This really matters for interpretation.

Officials at the Wadsworth Center, New York’s state lab, have access to C.T. values from tests they have processed, and analyzed their numbers at The Times’s request. In July, the lab identified 794 positive tests, based on a threshold of 40 cycles.

With a cutoff of 35, about half of those tests would no longer qualify as positive. About 70 percent would no longer be judged positive if the cycles were limited to 30.

In Massachusetts, from 85 to 90 percent of people who tested positive in July with a cycle threshold of 40 would have been deemed negative if the threshold were 30 cycles, Dr. Mina said. …

“I’m really shocked that it could be that high — the proportion of people with high C.T. value results,” said Dr. Ashish Jha, director of the Harvard Global Health Institute. “Boy, does it really change the way we need to be thinking about testing.”

Dr. Jha said he had thought of the PCR test as a problem because it cannot scale to the volume, frequency or speed of tests needed. “But what I am realizing is that a really substantial part of the problem is that we’re not even testing the people who we need to be testing,” he said.

Those are big numbers. What that means is that you don’t really know what the real-time numbers are on infectious people going about even if you used PCR tests on everyone daily? You might eventually know them but you can’t take action to mitigate historical pandemics!

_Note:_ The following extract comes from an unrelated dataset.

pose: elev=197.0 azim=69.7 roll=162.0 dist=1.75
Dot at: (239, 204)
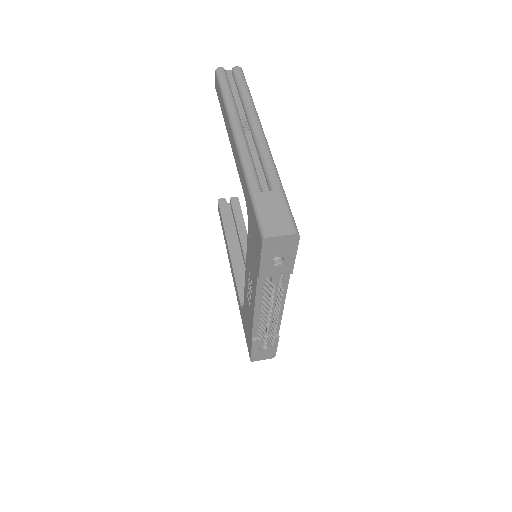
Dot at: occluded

What all this means is that, apart from anything else, you want to dial those thresholds down on PCR tests. It likely needs this for treatment and probably needs to be dialed down further if testing for infectiousness. Either that, or you report the Ct number so whomever is using the test can match that information for the purpose at hand.

Better than the Best

Saying that the best might have problems is one thing. The question is: can you do better than the best? The fact that you want to take the ‘gold-standard’ test and turn down the threshold for decisions is a strong signal that you can do better.

To see this, look at this comparison table of PCR versus Antigen tests from Eric Topel.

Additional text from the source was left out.